[Opening Task input section]

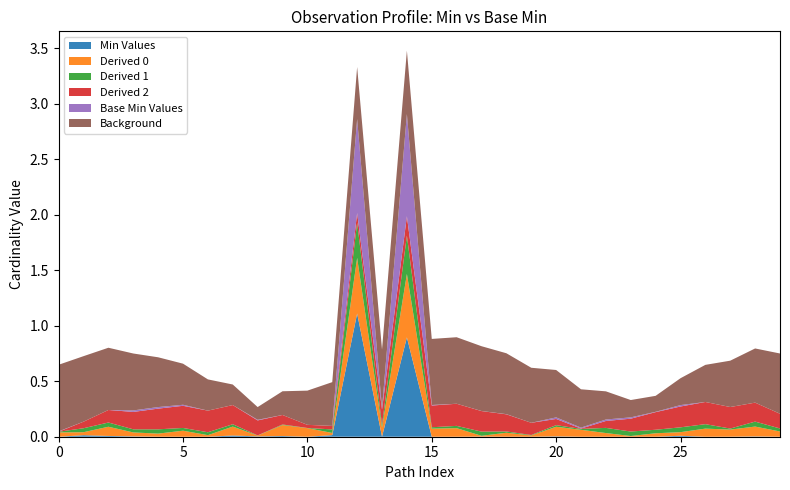

The Min Values series shows 0.4 at 0. True or false?

False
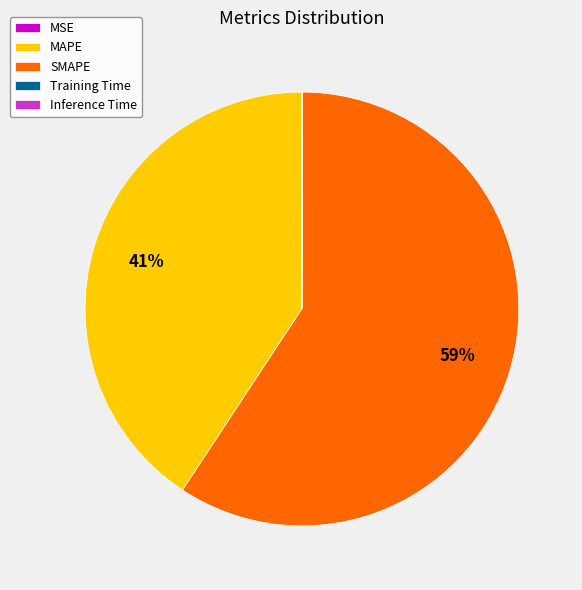

True or false: SMAPE accounts for 46% of the total.

False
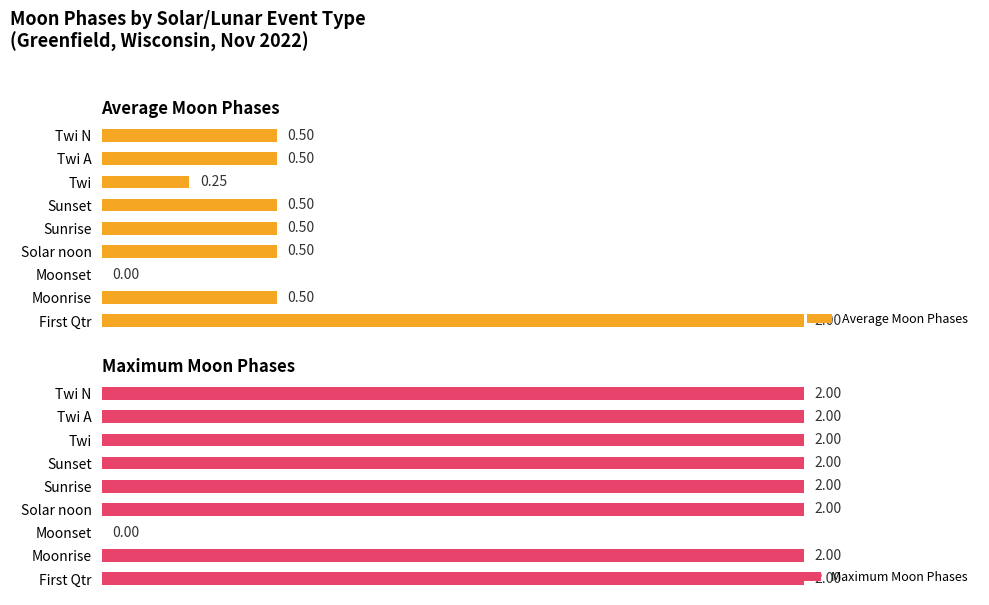

Is the value of Maximum Moon Phases at Sunrise greater than the value of Average Moon Phases at Twi?

Yes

[Closing Task input section]

◆ Assignment
Quote all of the lines above word for word, leaving out the pictures.

◆ Reply to the task
The Min Values series shows 0.4 at 0. True or false?

False

True or false: SMAPE accounts for 46% of the total.

False

Is the value of Maximum Moon Phases at Sunrise greater than the value of Average Moon Phases at Twi?

Yes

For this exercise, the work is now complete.